FluidFramework
FluidFramework copied to clipboard
Simplified model for Audience; Leverage join signal's referenceSequenceNumber for catch up logic
Most important changes:
-
"self" will show up at the same time in Quorum and Audience for "write" connection. This is done by ignoring signals for such connections and duplicating Quorum changes into Audience. This gives clients simpler picture to work with.
- I'd think it makes sense to merge these two data structures in the future, and instead of having 2 of them, provide various adapters / filters that keep usage simple for scenarios where someone needs only "write" clients (as an example).
-
"connected" transition will happen after "self" shows up in Audience. This significantly simplifies programming model for users
- In case of failure (currently defined as 5 seconds of not receiving join signal), we force reconnect. It's hard to say how often it happens and if such recovery is too expensive / has good success rates. If tracking performance of join op any indicator, likely such recovery will not be very successful, but tracking it in telemetry will help us find real bugs in relay service.

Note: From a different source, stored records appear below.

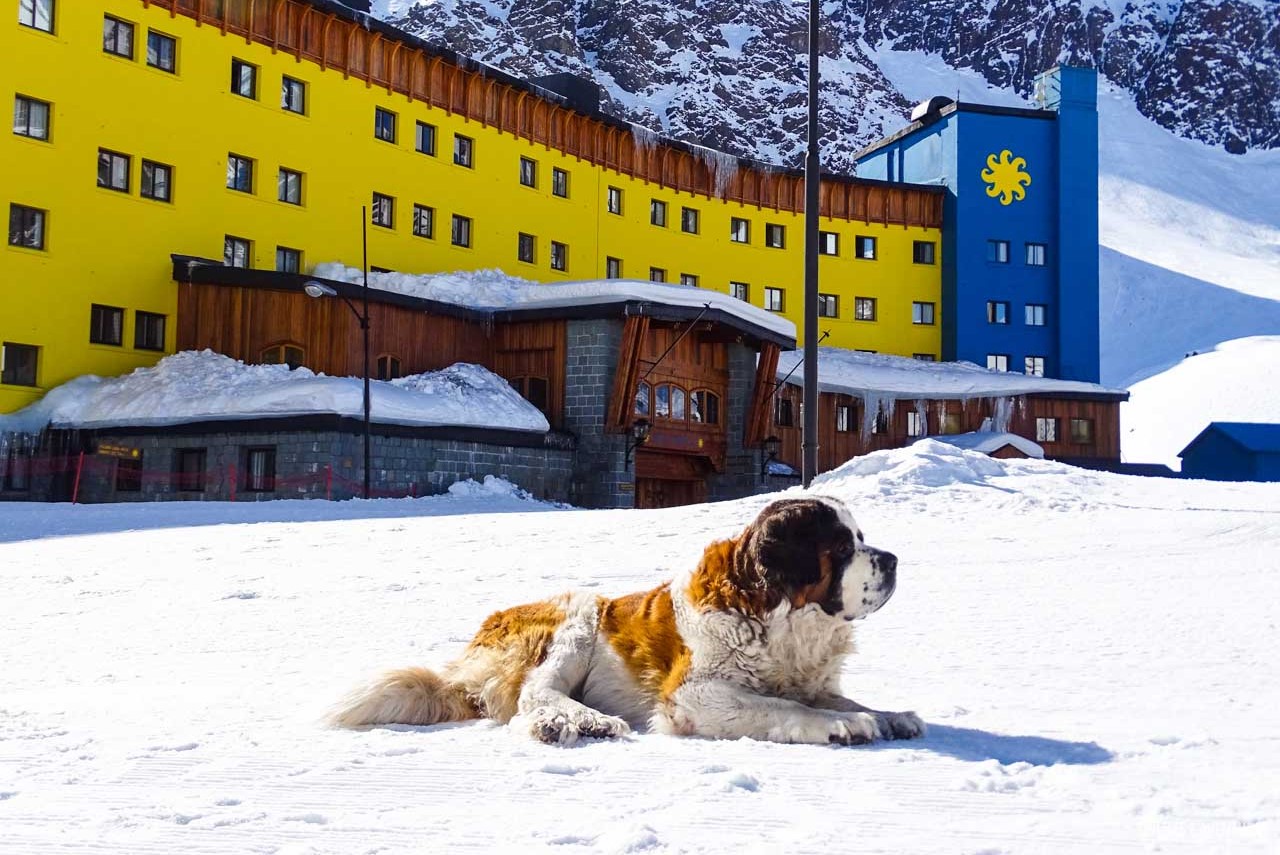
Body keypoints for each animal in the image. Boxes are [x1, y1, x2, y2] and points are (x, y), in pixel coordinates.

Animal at [330, 496, 926, 742]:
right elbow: (783, 706)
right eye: (843, 547)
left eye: (862, 538)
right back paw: (574, 720)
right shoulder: (694, 694)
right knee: (535, 693)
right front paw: (842, 726)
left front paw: (886, 714)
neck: (774, 615)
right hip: (578, 612)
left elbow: (830, 696)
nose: (895, 560)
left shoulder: (806, 677)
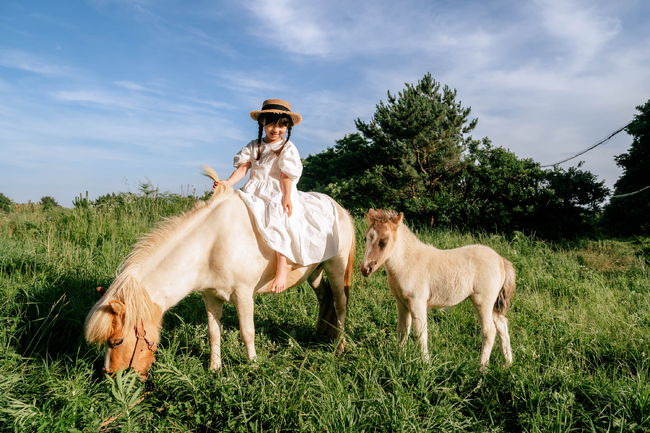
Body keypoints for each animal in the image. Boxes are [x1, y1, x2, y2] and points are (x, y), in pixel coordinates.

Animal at [85, 169, 354, 374]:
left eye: (117, 341)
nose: (109, 376)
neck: (212, 242)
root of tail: (340, 209)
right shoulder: (211, 296)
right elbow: (213, 332)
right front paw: (215, 369)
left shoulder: (244, 295)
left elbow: (247, 332)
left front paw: (253, 366)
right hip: (314, 273)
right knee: (324, 298)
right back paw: (321, 333)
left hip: (336, 268)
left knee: (340, 303)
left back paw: (340, 346)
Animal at [356, 209, 512, 372]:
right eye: (366, 238)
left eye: (383, 241)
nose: (365, 269)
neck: (407, 262)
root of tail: (501, 260)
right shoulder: (401, 302)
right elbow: (403, 330)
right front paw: (398, 358)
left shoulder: (417, 302)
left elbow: (420, 333)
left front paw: (425, 364)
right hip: (493, 304)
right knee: (502, 324)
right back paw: (507, 363)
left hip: (483, 301)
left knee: (489, 330)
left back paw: (482, 368)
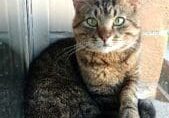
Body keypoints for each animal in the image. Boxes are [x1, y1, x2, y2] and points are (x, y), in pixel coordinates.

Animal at [24, 0, 156, 117]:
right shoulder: (102, 93)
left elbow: (129, 98)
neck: (112, 58)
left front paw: (133, 111)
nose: (105, 37)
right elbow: (114, 109)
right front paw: (144, 107)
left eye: (119, 20)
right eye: (91, 21)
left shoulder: (132, 77)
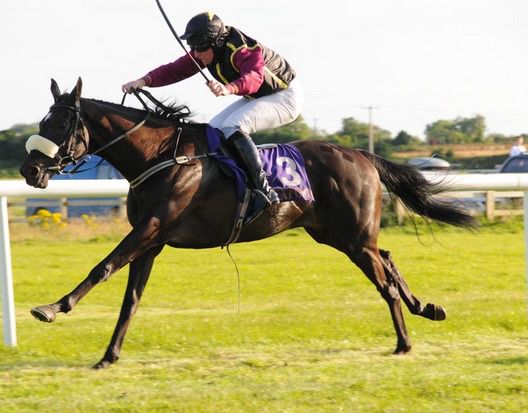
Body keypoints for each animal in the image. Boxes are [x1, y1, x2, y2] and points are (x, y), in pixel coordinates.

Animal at [20, 79, 476, 368]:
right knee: (388, 255)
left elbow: (103, 267)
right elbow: (130, 298)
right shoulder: (152, 241)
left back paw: (404, 342)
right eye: (42, 122)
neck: (161, 156)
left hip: (352, 238)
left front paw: (52, 307)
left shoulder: (150, 228)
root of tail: (361, 154)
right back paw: (426, 308)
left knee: (383, 281)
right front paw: (108, 355)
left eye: (59, 124)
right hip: (336, 234)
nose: (29, 170)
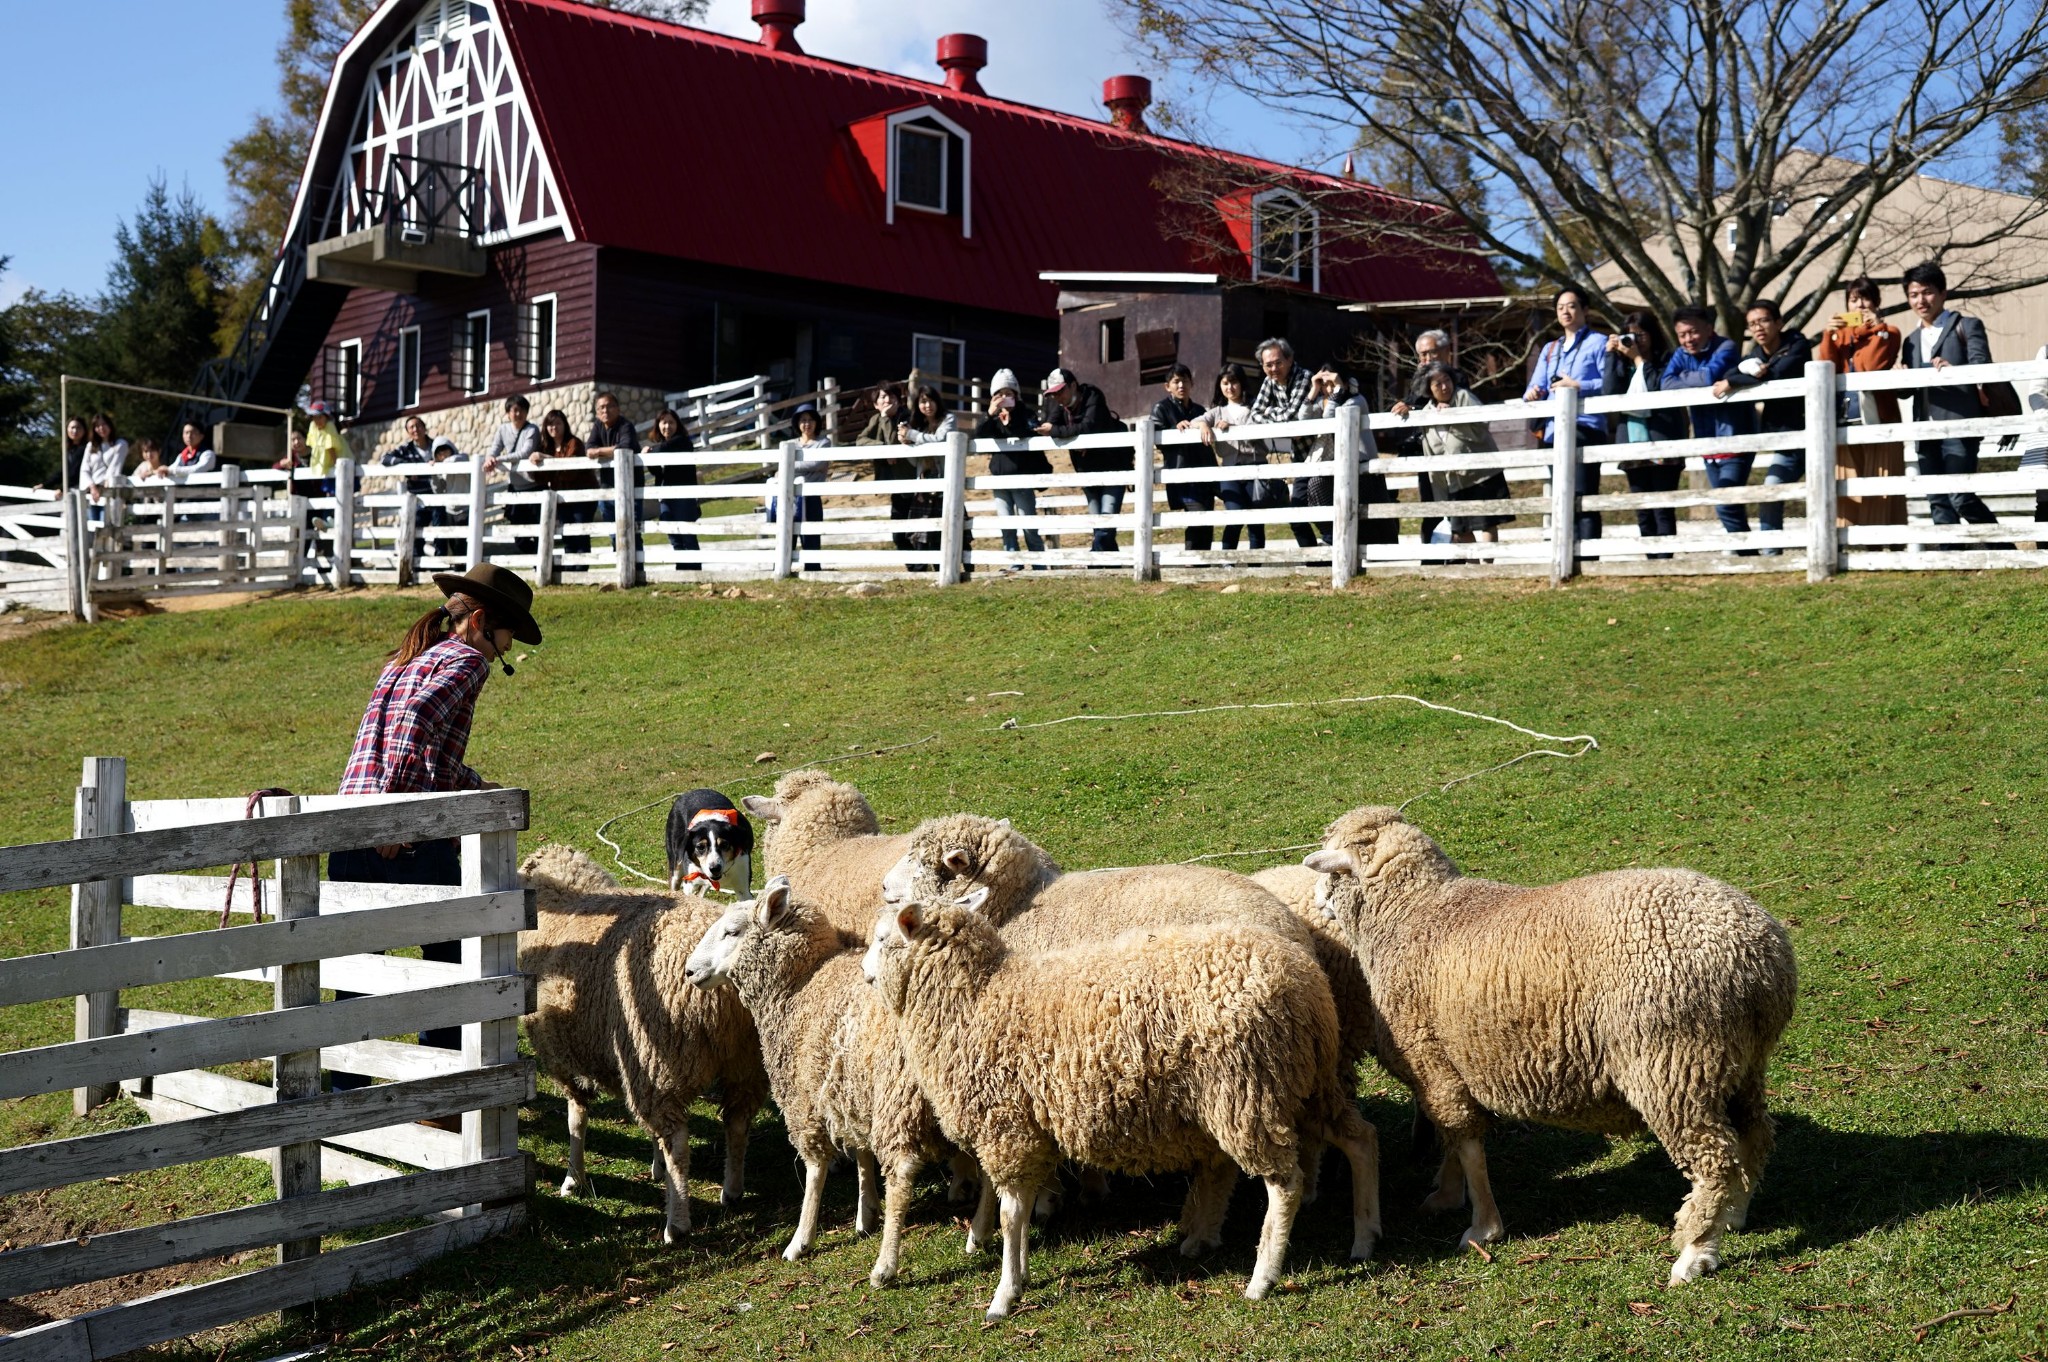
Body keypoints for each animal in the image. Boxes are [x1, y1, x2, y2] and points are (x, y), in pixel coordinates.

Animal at [516, 839, 770, 1245]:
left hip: (661, 1054)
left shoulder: (566, 1055)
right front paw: (654, 1165)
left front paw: (573, 1177)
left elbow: (576, 1119)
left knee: (679, 1142)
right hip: (742, 1060)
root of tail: (727, 990)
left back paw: (676, 1224)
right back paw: (731, 1190)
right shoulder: (626, 1054)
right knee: (737, 1122)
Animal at [679, 876, 991, 1278]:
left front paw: (801, 1238)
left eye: (731, 932)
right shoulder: (848, 1086)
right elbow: (861, 1150)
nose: (689, 971)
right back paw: (979, 1233)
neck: (800, 986)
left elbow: (815, 1169)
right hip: (964, 1093)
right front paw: (866, 1210)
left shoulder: (804, 1093)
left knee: (902, 1172)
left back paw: (886, 1265)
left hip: (900, 1097)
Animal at [864, 880, 1376, 1318]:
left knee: (1285, 1184)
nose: (864, 972)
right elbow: (1021, 1212)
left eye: (883, 938)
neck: (976, 997)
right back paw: (1365, 1236)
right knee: (1360, 1139)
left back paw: (1263, 1277)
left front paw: (1004, 1294)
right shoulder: (1024, 1128)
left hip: (1248, 1092)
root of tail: (1307, 982)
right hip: (1303, 1083)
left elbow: (1011, 1216)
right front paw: (1020, 1273)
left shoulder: (1007, 1128)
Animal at [1302, 806, 1802, 1286]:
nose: (1317, 902)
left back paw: (1696, 1252)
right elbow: (1453, 1138)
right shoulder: (1447, 1068)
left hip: (1673, 1063)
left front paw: (1483, 1226)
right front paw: (1446, 1194)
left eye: (1331, 872)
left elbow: (1467, 1143)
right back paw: (1734, 1215)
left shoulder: (1433, 1061)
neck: (1414, 912)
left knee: (1716, 1159)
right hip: (1737, 1064)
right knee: (1755, 1136)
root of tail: (1762, 957)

- This is the part that I'm least sure about. Planning to test it in ODSP scalability runs. Kill-bit feature gate has been added.
- referenceSequenceNumber from join signal (if provided) is used to determine if client needs to fetch ops from storage to catch up, as well as a data point to know when to raise "connected" event. Later requires enabling existing Fluid.Container.CatchUpBeforeDeclaringConnected gate.
Less important:
- Simplified Protocol creation and initializing / resetting audience on connection by leveraging signal queue for this sequence.
- ISignalClient was lying about its shape - extra properties exist only on ISignalMessage, even though they are applicable only for payloads of ISignalClient shape (i.e., join & leave signals).
- I believes it would be actually more correct to have that payload on ISignalClient as it would ensure clients would get same info on connection for clients already in audience. But for now, I'm reflecting reality.
- Added SignalType to separate it from MessageType. Opened ADO#1986 to track moving existing code to using it.
- Simplified CatchUpMonitor a bit
- Removed some number of unneeded type casts.
Back-compat considerations:
- There should be no back-compat concerns here, as behavior (where changed) was never defined. I.e., order in which clients show up in Audience and Quorum are undefined.
- Similar, order of "connected" transition and presence of "self" in Audience is undefined.